During the presentation, a couple of “independent” radiologists praised the work Nanox did. They commented on both the speed and accuracy of the images taken, especially when examining a 3D image of a chest x-ray. The couple said that the larger number of tubes – Nanox Arc has six independent X-ray tubes that can be used in different amplitudes – can make it easier to detect small lesions and tumors.
These tubes are the source of Nanox innovation; 10-centimeter cylinders using “cold cathode”
The story of Nanox begins in the wreck of Sony’s doomed Field Emission Display project, which started in 1998. Sony wanted to build HD TVs that avoided the (then common) problems of dead pixels, flicker and burn-in that came with LCD and Plasma TV -is. The solution took the basic concept of an old Cathode Ray TV – an electron gun that shoots on a phosphorescent screen – and updated it. Instead of a single electron gun firing at a screen, Sony built a MEMS chip that packed millions of small electron guns into a silicon wafer.
Early demonstrations of the technology, which provided height definition and reduced risk of dead pixels, were promising. But Sony’s expensive but potentially superior technology was overcome by advances in (increasingly cheaper) LCD / LED TVs. In 2009, Sony killed the project after allegedly spending close to a billion dollars on R&D, and then sold the technology (and the team) to Japanese businessman Hitoshi Masuya. He recruited Powermat founder Poliakine to join and lead the company, which has been working on adapting the technology for medical imaging.
A traditional “hot cathode” X-ray beam works by passing an electric current through a heated filament. The filament, trapped in a vacuum, shoots electrons at an anode, and when they collide, high-energy photons (X-rays) are released. The tube itself is lead-lined, except for a single aperture, and so these photons are directed at a person. Some parts of the human body are more permeable to X-rays than others, so capturing what comes through on photographic film allows a radiographer to see what is happening inside the person. A disadvantage is that heating the filament takes a lot of energy and time, and the pipe requires regular replacement.

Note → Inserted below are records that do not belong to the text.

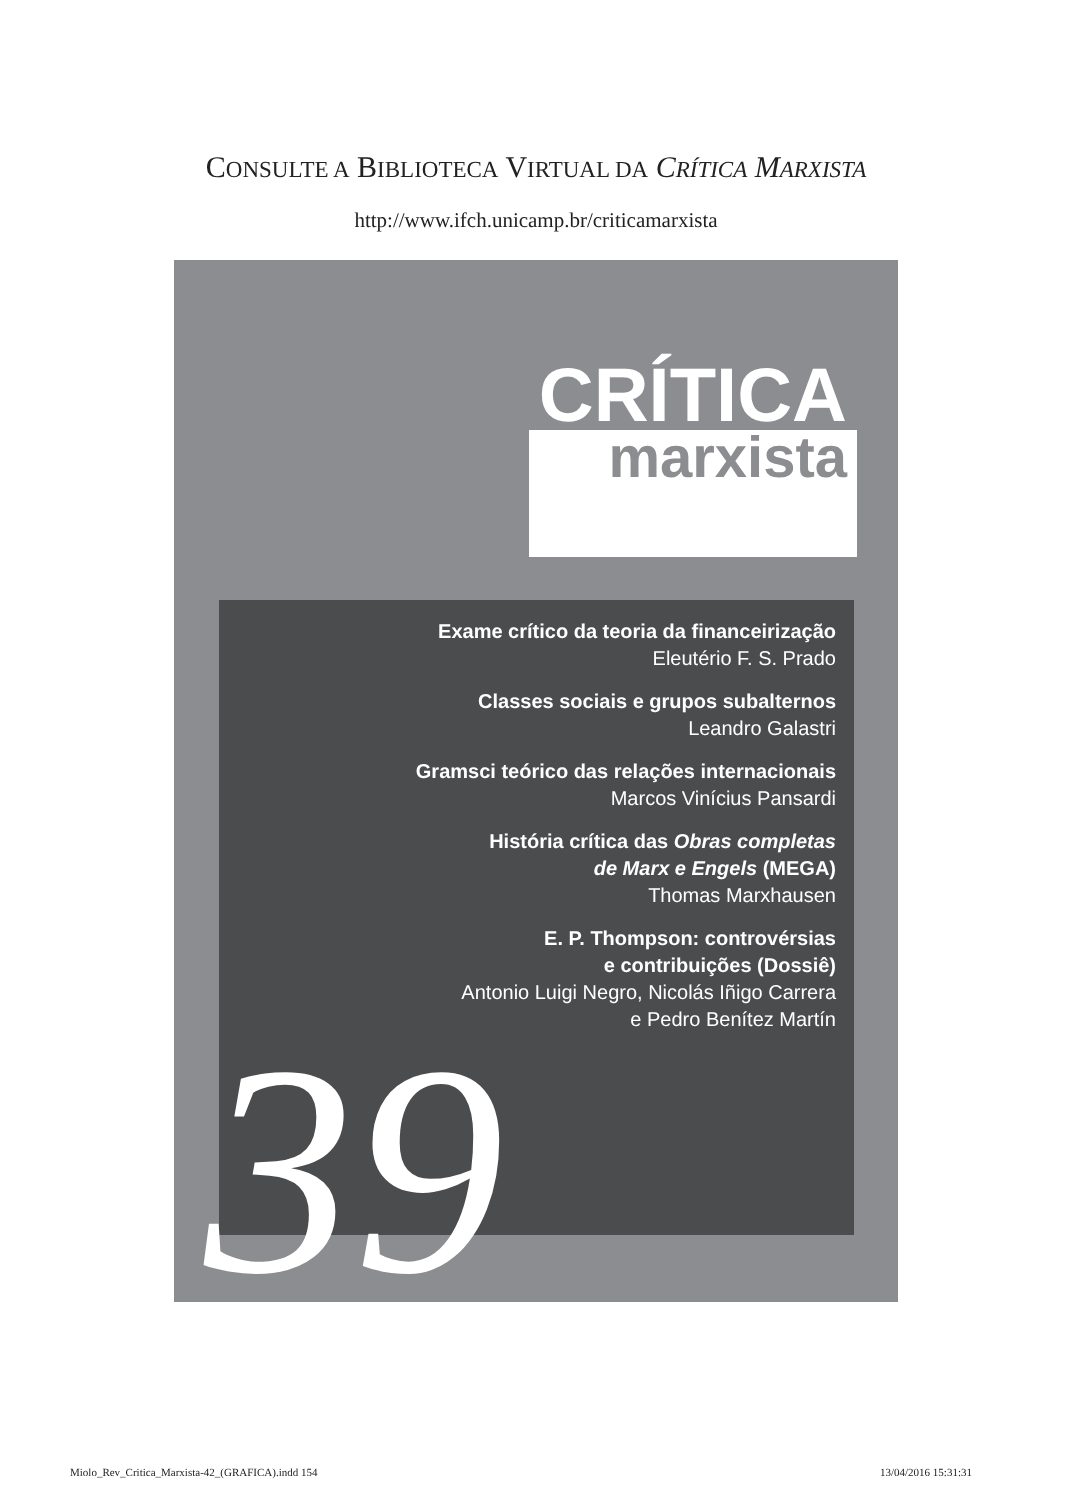CONSULTE A BIBLIOTECA VIRTUAL DA CRÍTICA MARXISTA
http://www.ifch.unicamp.br/criticamarxista
CRÍTICA
marxista
Exame crítico da teoria da financeirização
Eleutério F. S. Prado
Classes sociais e grupos subalternos
Leandro Galastri
Gramsci teórico das relações internacionais
Marcos Vinícius Pansardi
História crítica das Obras completas
de Marx e Engels (MEGA)
Thomas Marxhausen
E. P. Thompson: controvérsias
e contribuições (Dossiê)
Antonio Luigi Negro, Nicolás Iñigo Carrera
e Pedro Benítez Martín
39
Miolo_Rev_Critica_Marxista-42_(GRAFICA).indd 154
13/04/2016 15:31:31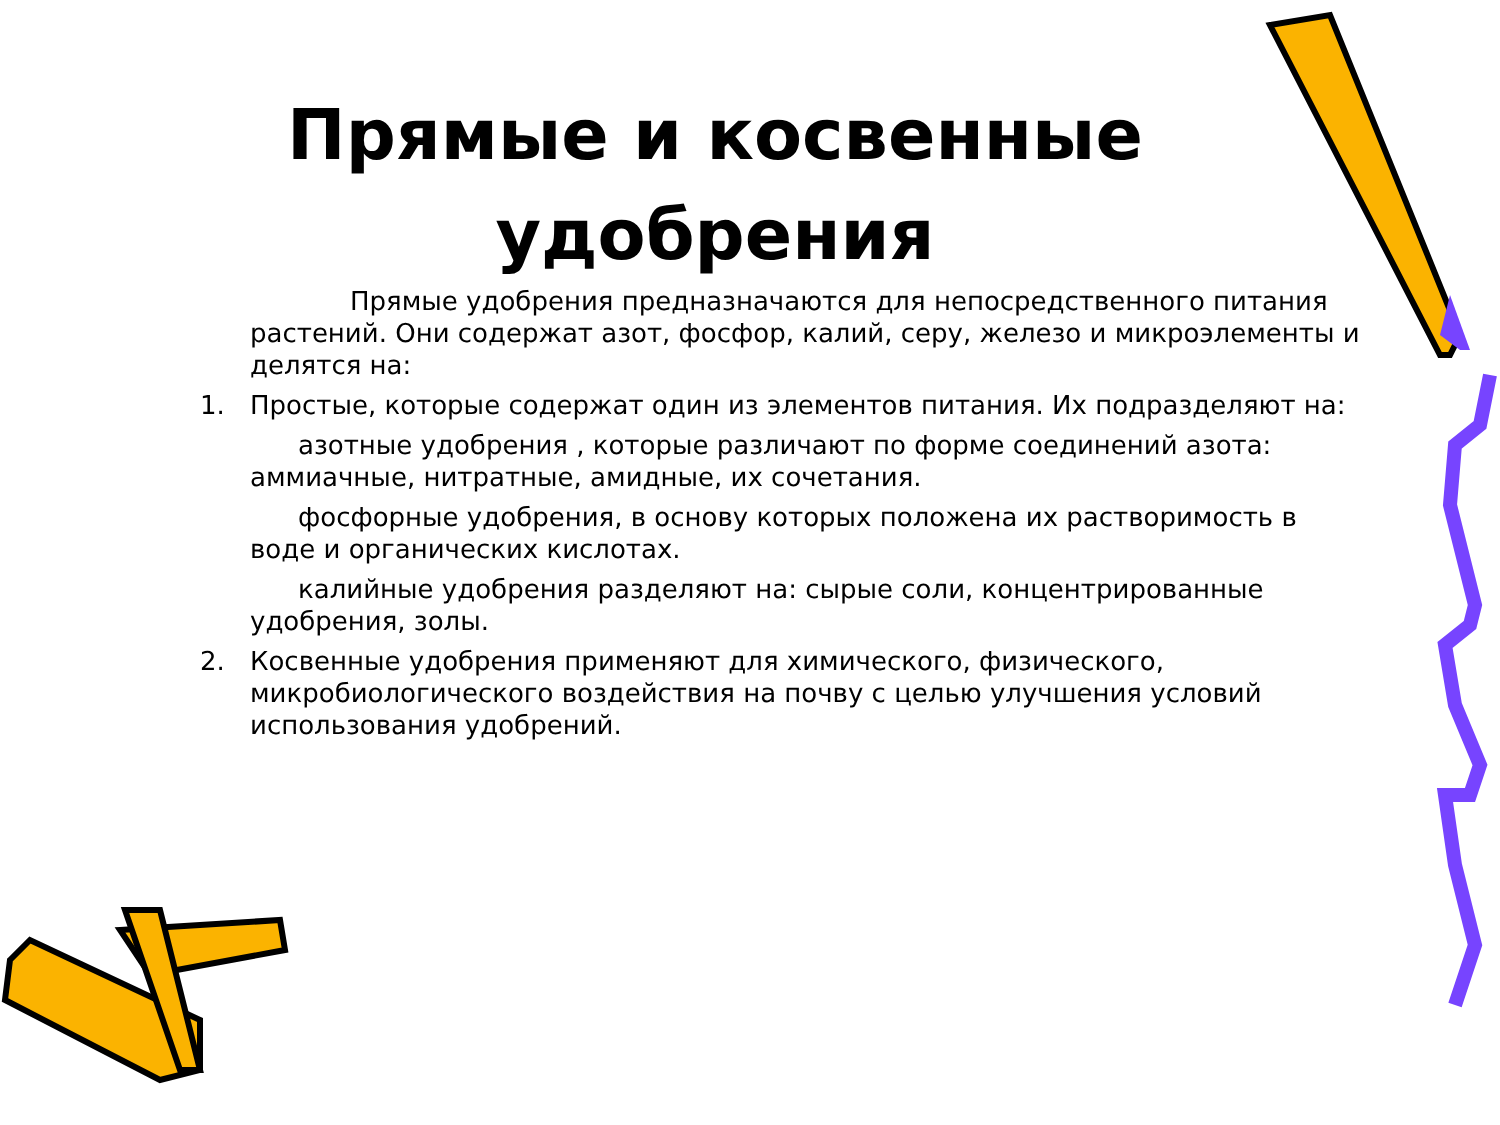Прямые и косвенные удобрения
Прямые удобрения предназначаются для непосредственного питания растений. Они содержат азот, фосфор, калий, серу, железо и микроэлементы и делятся на:
1. Простые, которые содержат один из элементов питания. Их подразделяют на:
азотные удобрения , которые различают по форме соединений азота: аммиачные, нитратные, амидные, их сочетания.
фосфорные удобрения, в основу которых положена их растворимость в воде и органических кислотах.
калийные удобрения разделяют на: сырые соли, концентрированные удобрения, золы.
2. Косвенные удобрения применяют для химического, физического, микробиологического воздействия на почву с целью улучшения условий использования удобрений.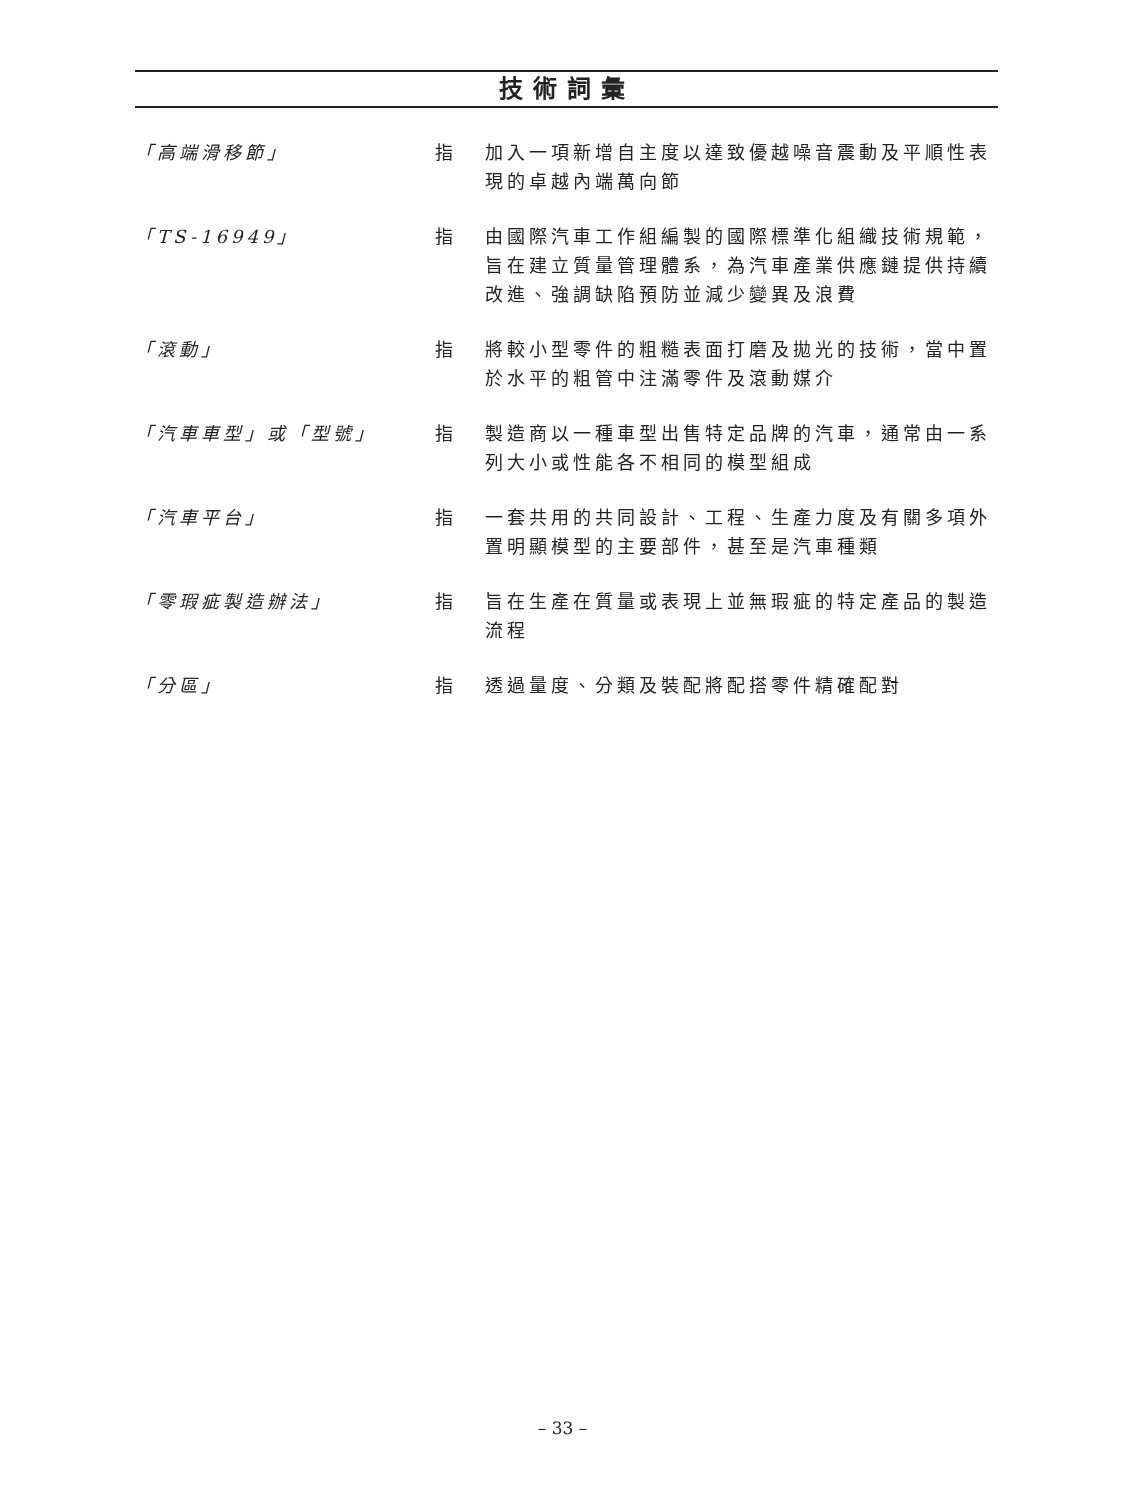技術詞彙
「高端滑移節」 指 加入一項新增自主度以達致優越噪音震動及平順性表現的卓越內端萬向節
「TS-16949」 指 由國際汽車工作組編製的國際標準化組織技術規範，旨在建立質量管理體系，為汽車產業供應鏈提供持續改進、強調缺陷預防並減少變異及浪費
「滾動」 指 將較小型零件的粗糙表面打磨及拋光的技術，當中置於水平的粗管中注滿零件及滾動媒介
「汽車車型」或「型號」 指 製造商以一種車型出售特定品牌的汽車，通常由一系列大小或性能各不相同的模型組成
「汽車平台」 指 一套共用的共同設計、工程、生產力度及有關多項外置明顯模型的主要部件，甚至是汽車種類
「零瑕疵製造辦法」 指 旨在生產在質量或表現上並無瑕疵的特定產品的製造流程
「分區」 指 透過量度、分類及裝配將配搭零件精確配對
– 33 –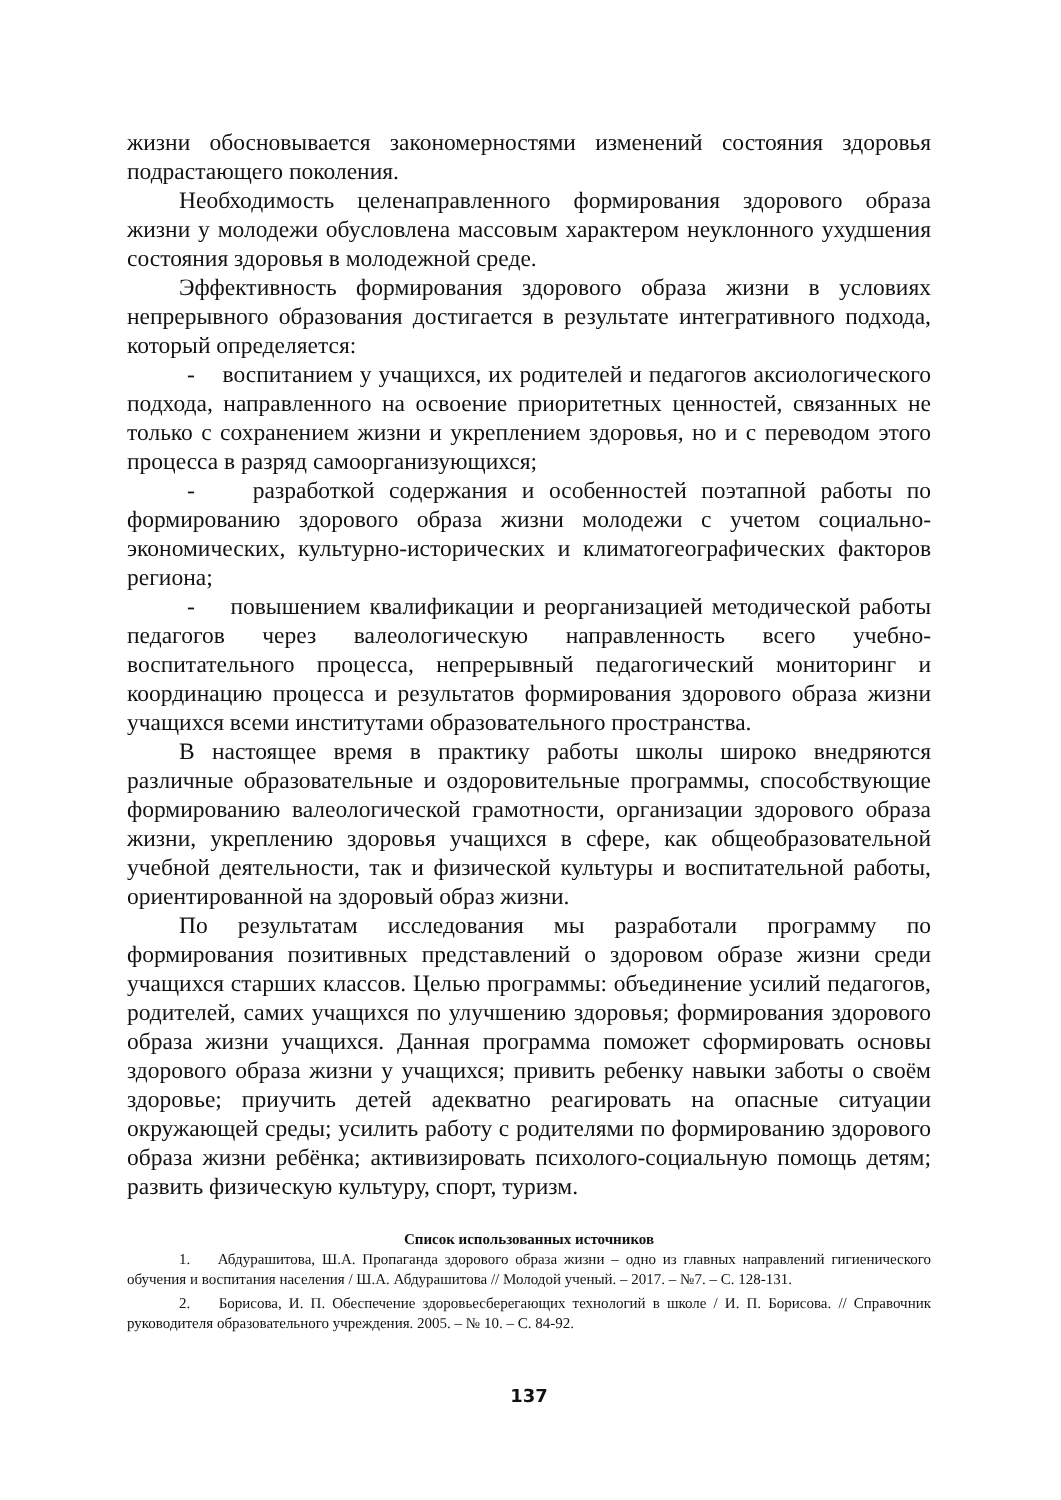жизни обосновывается закономерностями изменений состояния здоровья подрастающего поколения.
Необходимость целенаправленного формирования здорового образа жизни у молодежи обусловлена массовым характером неуклонного ухудшения состояния здоровья в молодежной среде.
Эффективность формирования здорового образа жизни в условиях непрерывного образования достигается в результате интегративного подхода, который определяется:
- воспитанием у учащихся, их родителей и педагогов аксиологического подхода, направленного на освоение приоритетных ценностей, связанных не только с сохранением жизни и укреплением здоровья, но и с переводом этого процесса в разряд самоорганизующихся;
- разработкой содержания и особенностей поэтапной работы по формированию здорового образа жизни молодежи с учетом социально-экономических, культурно-исторических и климатогеографических факторов региона;
- повышением квалификации и реорганизацией методической работы педагогов через валеологическую направленность всего учебно-воспитательного процесса, непрерывный педагогический мониторинг и координацию процесса и результатов формирования здорового образа жизни учащихся всеми институтами образовательного пространства.
В настоящее время в практику работы школы широко внедряются различные образовательные и оздоровительные программы, способствующие формированию валеологической грамотности, организации здорового образа жизни, укреплению здоровья учащихся в сфере, как общеобразовательной учебной деятельности, так и физической культуры и воспитательной работы, ориентированной на здоровый образ жизни.
По результатам исследования мы разработали программу по формирования позитивных представлений о здоровом образе жизни среди учащихся старших классов. Целью программы: объединение усилий педагогов, родителей, самих учащихся по улучшению здоровья; формирования здорового образа жизни учащихся. Данная программа поможет сформировать основы здорового образа жизни у учащихся; привить ребенку навыки заботы о своём здоровье; приучить детей адекватно реагировать на опасные ситуации окружающей среды; усилить работу с родителями по формированию здорового образа жизни ребёнка; активизировать психолого-социальную помощь детям; развить физическую культуру, спорт, туризм.
Список использованных источников
1. Абдурашитова, Ш.А. Пропаганда здорового образа жизни – одно из главных направлений гигиенического обучения и воспитания населения / Ш.А. Абдурашитова // Молодой ученый. – 2017. – №7. – С. 128-131.
2. Борисова, И. П. Обеспечение здоровьесберегающих технологий в школе / И. П. Борисова. // Справочник руководителя образовательного учреждения. 2005. – № 10. – С. 84-92.
137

Creating a “cold cathode system”, without the need for heating, has been the goal of a number of companies for many years. (The earliest X-rays used cold cathodes, known as Crookes Tubes, but they proved to be unreliable). Recently, researchers have tried to build cold cathodes with carbon nanotube-based field emitters that act as an electron gun. But no companies have yet received these systems on the market – we found a press release from 2019 from a company called Meiden, but the path then stops cold. This is where Sony’s “billion-dollar” Field Emission Display technology comes in, as it relies on existing technology. It already functions as a basic electron gun, and can be activated and deactivated by pressing a switch, without the need for heating.
Not everyone is as excited about the company as some of the loudest cheerleaders are right now. In the wake of the company’s decision to launch its IPO back in August, analyst and card sales specialist Andrew Left became involved. The figure behind Citron Research, also a longtime critic of Tesla, said Nanox was a “complete farce.” Left added that the company was another Theranos, and that the alleged customer list was “fake”.
Poliakine described Venster’s claims as “nonsense” and “a lie”, adding that he focused on delivering the finished product. However, it is clear that a demonstration of the technology in front of a group of prominent radiologists will help to reject these claims. (Engadget contacted Andrew Left for comment, and had not received a response at the time of publication). It will not be until Nanox hardware is used, or at least tested, in the real world by independent reviewers, that we get a clear picture of efficiency and reliability.
Nanox does not plan to target hospitals and large healthcare companies, but instead wants to get the goods to underserved areas. The business model is also a little different. It does not cost the beds, which Poliakine says costs only $ 14,000 to build and ship, compared to around $ 300,000 for a basic CT scanner. Instead, they lend them to external clinics, much like you can borrow an office printer from a large company and charge $ 14 for each scan. The fee also covers cloud storage and the possibility to use a medical analysis service for AI. A number of companies are working with AI that will help doctors find abnormal conditions in X-ray examinations.
Nanox is now focusing on the first rollout of hardware, scheduled for early 2021. The company expects to install a handful of beds in the first few months, but plans to reach a target of 15,000 units in the next few years. Once clinics have assessed the value of the technology, we will see if Nanox’s goals are ambitious or not.